Hundreds of thousands of sick and disabled older people will no longer be required to attend regular assessments to prove their entitlement to Personal Independence Payment (PIP), the Department for Work and Pensions (DWP) has confirmed today.

Work and Pensions Secretary Amber Rudd announced in March 2019 that people receiving PIP who have reached State Pension age will no longer have their awards regularly reviewed, instead moving to a “light touch” review at 10 years.

The changes have been applied to all new PIP claimants who reached State Pension age before their planned re-assessment and whose health and circumstances are unlikely to change.

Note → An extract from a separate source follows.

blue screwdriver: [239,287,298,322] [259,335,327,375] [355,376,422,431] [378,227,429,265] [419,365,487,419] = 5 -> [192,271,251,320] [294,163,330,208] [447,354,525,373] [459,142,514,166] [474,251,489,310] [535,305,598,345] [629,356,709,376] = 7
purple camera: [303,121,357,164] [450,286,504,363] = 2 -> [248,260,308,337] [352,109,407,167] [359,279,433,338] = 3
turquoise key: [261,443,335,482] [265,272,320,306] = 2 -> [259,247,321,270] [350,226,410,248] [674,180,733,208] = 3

From today (9 July 2019) it will start to be applied to all existing Personal Independce Payment (PIP) claimants over State Pension age.

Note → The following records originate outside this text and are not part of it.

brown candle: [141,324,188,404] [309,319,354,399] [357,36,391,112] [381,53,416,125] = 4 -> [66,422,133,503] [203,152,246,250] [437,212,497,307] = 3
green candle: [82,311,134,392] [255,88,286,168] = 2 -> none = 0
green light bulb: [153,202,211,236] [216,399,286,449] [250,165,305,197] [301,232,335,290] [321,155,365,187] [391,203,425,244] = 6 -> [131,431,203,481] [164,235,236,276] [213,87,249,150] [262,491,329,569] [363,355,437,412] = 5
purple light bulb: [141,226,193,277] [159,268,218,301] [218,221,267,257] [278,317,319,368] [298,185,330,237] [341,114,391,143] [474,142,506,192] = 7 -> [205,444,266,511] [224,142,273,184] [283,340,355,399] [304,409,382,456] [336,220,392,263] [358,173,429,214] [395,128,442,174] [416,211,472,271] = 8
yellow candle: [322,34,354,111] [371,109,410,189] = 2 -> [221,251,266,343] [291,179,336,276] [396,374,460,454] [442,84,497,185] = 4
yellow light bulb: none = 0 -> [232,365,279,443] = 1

Work and Pensions Secretary, Amber Rudd MP. Photo: Chris McAndrew [CC BY 3.0]

The DWP estimates that around 290,000 pensioners in receipt of PIP will benefit from the change announced today.

PIP was introduced in 2013 to replace Disability Living Allowance (DLA) system, and has been the target of strong critism from charities, campaigners, politicians, and disabled people themselves.

The DWP claim “PIP is a fairer benefit, which assesses the way an individual’s health condition or disability impacts them while completing daily activities, such as cooking or taking a shower”.

The DWP has also announced a trial of video recording for face-to-face PIP assessments, in a bid “to improve transparency and build trust in the process”.

Work and Pensions Secretary Amber Rudd (pictured above) said: “I want the benefit system to be a source of support for disabled people, not a source of worry.

“That’s why we’re scrapping needless PIP reassessments for pensioners whose situation is unlikely to change.

“This underlines our commitment to ensuring that the most vulnerable get the support they’re entitled to.”

Minister for Disabled People Justin Tomlinson said: “I want to ensure we live in a fair and decent society in which all of us, whatever age or ability, have an equal chance to live a fulfilling life.

“We are committed to ensuring that everyone receives the support they’re entitled to, allowing them to live independently.”